Your goal:
Hunt through the lines below for the string "size" and copy each one that has it.

Dataset entries:

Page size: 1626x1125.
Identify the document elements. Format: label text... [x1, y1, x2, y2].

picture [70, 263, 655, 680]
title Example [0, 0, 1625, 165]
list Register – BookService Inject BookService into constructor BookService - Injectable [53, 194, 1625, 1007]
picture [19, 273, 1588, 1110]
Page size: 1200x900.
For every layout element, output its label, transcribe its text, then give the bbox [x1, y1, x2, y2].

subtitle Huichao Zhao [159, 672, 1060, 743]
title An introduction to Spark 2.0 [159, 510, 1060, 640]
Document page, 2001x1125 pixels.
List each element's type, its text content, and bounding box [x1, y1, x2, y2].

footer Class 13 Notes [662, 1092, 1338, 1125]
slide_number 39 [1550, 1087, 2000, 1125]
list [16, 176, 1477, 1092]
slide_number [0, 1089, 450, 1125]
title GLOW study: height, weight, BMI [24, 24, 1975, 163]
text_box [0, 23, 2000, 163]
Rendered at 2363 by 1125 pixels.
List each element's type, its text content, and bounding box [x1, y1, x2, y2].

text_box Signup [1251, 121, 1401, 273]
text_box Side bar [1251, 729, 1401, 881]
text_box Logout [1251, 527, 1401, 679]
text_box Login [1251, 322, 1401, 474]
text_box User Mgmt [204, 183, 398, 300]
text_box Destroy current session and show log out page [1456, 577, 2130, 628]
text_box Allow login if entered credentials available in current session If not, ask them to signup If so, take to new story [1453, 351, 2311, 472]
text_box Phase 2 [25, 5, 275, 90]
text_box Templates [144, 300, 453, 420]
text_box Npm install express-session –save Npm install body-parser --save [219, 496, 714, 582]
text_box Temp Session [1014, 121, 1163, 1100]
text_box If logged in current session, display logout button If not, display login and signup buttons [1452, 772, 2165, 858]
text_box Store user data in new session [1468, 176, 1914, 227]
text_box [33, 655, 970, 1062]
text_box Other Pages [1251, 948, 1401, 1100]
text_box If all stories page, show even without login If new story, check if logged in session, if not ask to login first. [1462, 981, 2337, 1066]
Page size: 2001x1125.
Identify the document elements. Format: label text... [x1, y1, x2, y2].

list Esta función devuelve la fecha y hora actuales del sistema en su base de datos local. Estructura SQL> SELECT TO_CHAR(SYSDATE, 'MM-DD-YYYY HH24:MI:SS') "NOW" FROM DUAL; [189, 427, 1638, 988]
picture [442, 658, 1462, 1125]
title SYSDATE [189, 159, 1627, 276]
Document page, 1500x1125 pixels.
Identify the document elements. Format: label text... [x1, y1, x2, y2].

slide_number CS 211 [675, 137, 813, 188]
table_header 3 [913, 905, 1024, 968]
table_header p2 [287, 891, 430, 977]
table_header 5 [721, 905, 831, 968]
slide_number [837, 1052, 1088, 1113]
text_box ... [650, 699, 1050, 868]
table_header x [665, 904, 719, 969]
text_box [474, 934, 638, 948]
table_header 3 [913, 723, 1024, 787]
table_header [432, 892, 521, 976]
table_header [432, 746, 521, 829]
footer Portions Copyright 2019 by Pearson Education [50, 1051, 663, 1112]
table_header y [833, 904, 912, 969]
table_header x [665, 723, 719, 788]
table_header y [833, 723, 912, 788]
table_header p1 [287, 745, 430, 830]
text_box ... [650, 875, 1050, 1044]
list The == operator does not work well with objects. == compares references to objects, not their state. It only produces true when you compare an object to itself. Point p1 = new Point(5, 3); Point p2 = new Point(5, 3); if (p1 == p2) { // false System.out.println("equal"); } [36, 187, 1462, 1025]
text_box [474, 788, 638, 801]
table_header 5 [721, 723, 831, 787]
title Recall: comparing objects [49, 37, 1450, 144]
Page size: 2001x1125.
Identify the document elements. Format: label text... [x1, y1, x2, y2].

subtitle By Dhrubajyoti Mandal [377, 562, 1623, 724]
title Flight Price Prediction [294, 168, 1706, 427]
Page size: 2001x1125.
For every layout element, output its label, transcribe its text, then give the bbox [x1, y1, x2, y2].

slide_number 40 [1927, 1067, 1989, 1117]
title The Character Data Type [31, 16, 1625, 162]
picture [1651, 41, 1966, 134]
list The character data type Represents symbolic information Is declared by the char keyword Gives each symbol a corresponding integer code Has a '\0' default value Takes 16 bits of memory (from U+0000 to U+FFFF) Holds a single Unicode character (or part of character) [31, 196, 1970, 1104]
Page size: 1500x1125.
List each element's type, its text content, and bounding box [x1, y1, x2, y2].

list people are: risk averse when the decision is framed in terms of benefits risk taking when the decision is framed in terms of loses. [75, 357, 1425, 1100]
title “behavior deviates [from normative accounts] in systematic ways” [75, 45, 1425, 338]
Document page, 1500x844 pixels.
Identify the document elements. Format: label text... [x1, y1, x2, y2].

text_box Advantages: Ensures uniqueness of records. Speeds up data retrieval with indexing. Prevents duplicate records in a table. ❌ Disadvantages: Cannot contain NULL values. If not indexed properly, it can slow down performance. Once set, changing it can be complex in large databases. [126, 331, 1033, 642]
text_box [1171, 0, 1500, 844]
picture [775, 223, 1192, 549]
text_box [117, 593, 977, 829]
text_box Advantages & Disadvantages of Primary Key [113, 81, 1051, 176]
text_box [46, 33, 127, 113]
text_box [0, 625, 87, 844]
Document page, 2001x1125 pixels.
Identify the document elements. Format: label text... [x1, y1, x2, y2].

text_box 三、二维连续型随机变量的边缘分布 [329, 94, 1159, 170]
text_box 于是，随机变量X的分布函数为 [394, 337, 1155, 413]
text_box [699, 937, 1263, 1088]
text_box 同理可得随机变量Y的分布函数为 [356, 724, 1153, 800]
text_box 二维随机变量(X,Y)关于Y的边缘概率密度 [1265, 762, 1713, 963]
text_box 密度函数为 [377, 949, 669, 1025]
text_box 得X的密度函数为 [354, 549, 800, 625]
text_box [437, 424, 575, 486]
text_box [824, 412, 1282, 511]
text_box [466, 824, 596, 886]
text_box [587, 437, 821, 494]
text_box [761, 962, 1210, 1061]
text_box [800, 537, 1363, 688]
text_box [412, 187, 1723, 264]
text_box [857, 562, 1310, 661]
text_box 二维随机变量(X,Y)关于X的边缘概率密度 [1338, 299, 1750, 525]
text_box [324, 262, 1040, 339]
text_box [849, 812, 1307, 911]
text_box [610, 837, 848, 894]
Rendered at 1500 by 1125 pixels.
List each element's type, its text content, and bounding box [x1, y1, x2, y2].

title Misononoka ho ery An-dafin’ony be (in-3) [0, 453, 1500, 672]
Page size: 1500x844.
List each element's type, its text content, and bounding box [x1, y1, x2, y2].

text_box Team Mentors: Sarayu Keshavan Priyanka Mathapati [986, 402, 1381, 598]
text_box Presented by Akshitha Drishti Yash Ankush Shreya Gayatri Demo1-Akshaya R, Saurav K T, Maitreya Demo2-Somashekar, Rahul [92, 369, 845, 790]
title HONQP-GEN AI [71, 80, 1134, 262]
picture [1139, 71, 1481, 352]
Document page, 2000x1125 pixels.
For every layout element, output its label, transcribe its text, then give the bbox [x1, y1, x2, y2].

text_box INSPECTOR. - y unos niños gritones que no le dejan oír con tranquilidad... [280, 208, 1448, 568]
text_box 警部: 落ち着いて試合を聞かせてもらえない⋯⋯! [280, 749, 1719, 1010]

Answer:
Page size: 1626x1125.
Page size: 1200x900.
Page size: 2001x1125.
Page size: 2001x1125.
Page size: 2001x1125.
Page size: 1500x1125.
Page size: 1500x844.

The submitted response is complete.